Pushing the object detection to the limit
Rigid object detection is not a trivial task, especially if you want to perform it on ARM devices. If you are new in object detection please read carefully this page (free cascades and a lot of tips to start with OpenCV).
In the recent years the rigid object detection task has played an important role in computer vision, now the marketplace is asking for more “powerful” algorithms to detect objects. There are two main strategy:
- Detection/Classification of a large number of objects (i.e. more than a dozen): the best (trendy) approach is Deep Learning but this strategy is extremely expensive in training (billion of examples, thousands of labels) and computationally prohibitive on low cost devices. It’s the right approach for a “remote server” classification, it will not be “really” suitable for mobile phone and devices for (minimum) a couple of years yet.
- Detection/Classification for a limited number of object: the best approach is the composition of boosted binary classifiers, trained with a limited number of examples. It’s the right approach for the “live” detection/classification, and it’s already suitable for ARM and mobile devices in general (i.e. face detection within your smartphone’s camera app).

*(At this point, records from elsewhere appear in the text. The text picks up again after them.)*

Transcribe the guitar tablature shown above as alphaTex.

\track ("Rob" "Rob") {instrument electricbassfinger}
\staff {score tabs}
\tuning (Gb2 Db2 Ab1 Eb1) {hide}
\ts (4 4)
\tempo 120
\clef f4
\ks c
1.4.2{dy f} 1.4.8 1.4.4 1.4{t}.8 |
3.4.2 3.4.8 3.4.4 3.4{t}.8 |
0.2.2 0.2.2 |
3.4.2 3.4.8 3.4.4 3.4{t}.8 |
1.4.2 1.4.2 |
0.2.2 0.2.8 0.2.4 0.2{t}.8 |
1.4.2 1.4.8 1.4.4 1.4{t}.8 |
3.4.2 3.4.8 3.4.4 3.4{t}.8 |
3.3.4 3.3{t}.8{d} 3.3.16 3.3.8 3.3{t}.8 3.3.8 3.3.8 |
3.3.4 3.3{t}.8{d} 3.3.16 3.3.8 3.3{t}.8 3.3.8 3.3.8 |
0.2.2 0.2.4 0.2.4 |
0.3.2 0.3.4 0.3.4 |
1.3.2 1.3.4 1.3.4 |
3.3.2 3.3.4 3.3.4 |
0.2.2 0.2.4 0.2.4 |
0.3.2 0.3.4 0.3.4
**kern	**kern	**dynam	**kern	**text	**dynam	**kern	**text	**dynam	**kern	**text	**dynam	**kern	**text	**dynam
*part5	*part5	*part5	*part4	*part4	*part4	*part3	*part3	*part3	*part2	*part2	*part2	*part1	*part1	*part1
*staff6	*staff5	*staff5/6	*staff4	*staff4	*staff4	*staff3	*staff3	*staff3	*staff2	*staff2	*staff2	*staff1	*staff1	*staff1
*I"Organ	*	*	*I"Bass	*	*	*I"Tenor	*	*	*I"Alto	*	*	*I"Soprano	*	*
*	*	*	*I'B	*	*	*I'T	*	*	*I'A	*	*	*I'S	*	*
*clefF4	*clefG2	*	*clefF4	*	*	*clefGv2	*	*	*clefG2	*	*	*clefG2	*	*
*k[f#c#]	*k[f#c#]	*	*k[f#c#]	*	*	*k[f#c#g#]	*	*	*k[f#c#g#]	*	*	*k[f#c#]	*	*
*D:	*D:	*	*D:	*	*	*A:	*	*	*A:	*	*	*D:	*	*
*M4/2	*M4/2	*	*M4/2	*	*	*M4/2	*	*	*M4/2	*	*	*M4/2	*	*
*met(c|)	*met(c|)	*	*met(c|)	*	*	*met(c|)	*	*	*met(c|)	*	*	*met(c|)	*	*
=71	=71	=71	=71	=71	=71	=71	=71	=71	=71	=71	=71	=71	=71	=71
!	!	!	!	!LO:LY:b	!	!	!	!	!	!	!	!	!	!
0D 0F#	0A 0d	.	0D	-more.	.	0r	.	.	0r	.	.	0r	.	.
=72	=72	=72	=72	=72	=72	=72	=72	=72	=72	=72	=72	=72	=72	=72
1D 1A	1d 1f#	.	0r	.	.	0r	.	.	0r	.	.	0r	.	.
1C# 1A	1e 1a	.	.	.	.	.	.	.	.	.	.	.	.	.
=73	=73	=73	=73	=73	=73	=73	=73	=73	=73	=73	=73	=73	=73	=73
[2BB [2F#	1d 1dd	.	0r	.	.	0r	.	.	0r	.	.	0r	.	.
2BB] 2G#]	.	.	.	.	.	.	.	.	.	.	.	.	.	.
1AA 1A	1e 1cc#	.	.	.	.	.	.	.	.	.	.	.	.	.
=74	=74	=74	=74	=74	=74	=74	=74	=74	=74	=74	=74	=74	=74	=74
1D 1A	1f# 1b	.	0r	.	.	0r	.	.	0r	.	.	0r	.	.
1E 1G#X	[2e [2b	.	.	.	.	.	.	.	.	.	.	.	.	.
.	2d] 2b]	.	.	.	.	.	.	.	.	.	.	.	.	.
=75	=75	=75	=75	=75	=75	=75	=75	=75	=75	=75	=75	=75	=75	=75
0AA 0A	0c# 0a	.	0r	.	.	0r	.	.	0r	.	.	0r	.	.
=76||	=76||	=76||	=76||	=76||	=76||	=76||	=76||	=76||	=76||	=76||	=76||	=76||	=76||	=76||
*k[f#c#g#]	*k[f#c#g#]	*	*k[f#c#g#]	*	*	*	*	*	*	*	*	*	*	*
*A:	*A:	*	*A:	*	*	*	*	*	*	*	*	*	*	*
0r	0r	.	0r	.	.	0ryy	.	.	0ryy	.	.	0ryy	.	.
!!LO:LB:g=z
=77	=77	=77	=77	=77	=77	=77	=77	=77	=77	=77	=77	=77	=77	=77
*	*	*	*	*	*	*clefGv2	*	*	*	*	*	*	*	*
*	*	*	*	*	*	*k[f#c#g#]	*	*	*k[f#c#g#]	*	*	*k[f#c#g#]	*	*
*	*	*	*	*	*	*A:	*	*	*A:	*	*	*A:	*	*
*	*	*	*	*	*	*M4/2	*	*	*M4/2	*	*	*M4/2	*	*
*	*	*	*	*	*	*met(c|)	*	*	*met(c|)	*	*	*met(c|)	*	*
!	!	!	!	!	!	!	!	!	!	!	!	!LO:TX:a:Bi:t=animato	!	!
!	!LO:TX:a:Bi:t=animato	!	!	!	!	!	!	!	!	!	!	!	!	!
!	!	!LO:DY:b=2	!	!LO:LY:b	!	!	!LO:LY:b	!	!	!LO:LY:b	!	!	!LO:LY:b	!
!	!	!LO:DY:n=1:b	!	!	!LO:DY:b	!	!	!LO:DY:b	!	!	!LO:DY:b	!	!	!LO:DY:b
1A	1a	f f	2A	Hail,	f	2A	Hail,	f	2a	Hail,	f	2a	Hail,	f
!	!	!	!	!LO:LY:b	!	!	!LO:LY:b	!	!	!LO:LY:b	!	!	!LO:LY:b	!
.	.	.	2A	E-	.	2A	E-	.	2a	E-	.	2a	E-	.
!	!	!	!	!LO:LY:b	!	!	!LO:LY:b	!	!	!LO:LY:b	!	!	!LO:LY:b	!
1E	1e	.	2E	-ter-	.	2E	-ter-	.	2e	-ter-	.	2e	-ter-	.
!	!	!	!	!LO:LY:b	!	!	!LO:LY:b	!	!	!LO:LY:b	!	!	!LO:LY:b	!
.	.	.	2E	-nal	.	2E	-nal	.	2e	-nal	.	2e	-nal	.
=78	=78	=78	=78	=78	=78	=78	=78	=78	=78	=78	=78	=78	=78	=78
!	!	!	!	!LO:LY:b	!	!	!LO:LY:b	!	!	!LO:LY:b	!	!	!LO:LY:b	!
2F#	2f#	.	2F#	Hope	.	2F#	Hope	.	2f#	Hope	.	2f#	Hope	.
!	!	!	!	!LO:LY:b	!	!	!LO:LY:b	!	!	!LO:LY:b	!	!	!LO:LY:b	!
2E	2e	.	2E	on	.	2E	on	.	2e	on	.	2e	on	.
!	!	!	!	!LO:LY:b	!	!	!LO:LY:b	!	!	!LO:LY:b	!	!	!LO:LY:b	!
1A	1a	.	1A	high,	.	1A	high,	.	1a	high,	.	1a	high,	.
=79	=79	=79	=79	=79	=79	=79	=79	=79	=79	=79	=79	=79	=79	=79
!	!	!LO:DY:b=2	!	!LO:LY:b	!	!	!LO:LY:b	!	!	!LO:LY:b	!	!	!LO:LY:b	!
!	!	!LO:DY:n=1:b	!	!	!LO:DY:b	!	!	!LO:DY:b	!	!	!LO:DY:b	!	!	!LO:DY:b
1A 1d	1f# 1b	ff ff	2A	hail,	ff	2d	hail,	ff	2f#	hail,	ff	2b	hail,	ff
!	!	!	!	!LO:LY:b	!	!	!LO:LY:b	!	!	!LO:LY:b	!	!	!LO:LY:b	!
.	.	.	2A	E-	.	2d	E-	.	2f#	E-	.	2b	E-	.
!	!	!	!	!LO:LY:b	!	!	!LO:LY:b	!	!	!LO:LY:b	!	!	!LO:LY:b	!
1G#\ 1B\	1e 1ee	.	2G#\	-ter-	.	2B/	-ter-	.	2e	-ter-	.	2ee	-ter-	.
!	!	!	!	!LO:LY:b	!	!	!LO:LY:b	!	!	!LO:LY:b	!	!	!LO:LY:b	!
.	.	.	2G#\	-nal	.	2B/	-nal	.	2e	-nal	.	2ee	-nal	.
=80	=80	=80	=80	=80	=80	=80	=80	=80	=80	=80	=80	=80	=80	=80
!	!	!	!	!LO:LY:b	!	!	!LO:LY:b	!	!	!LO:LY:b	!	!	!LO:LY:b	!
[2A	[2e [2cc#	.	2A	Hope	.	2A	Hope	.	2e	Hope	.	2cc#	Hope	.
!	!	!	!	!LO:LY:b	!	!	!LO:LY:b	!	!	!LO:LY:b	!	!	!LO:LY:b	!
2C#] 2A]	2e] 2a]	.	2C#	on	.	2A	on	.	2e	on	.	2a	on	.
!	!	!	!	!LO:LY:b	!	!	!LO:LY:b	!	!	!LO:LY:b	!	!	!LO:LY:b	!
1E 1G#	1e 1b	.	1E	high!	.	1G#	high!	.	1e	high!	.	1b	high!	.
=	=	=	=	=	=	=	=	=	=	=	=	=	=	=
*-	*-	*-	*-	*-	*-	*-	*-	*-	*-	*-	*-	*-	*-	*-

From a researcher’s point of view, a common feeling is that the rigid object detection task is a “closed” topic, Viola and Jones approach with differential features allows to detect object with a good reliability. This is partially correct, not fully. In the incoming internet of things IOT era the needing of detecting objects on extremely low-power devices will be essential (digital signage, sensors, automotive, etc.), for these reasons we designed and implemented the SCARTMAN IOT cascade detector.
SCARTMAN IOT FEATURES
It follows a list of features compared to the “classic” Viola and Jones approach with differential features:
- Given a feature (HAAR, LBP, HOG or a custom one), SCARTMAN IOT training-step improves the power of each feature up to 10x. For a 10x improvement in learning, the feature will be just a +5% slower on field.
- Given the same quality, SCARTMAN IOT has just the 20% of the number of features of a classic V&J cascade. Then the average speed of the detection is approximately 5x faster than usual cascades.
- Given the same computational load SCARTMAN IOT can offer a bigger capability to describe the object. More poses can be involved in dataset, occlusion or different objects as well in the case of the multi-class cascades.
- SCARTMAN IOT requires less than 15 MB of RAM to detect several class of objects.
- SCARTMAN IOT is written in C++, suitable for Windows, Linux and Android. It is not dependent from any third-party library, LAPACK or BLAS included (linear algebra from the scratch, suitable for devices without OS). Tested on ARM, ready for IOT.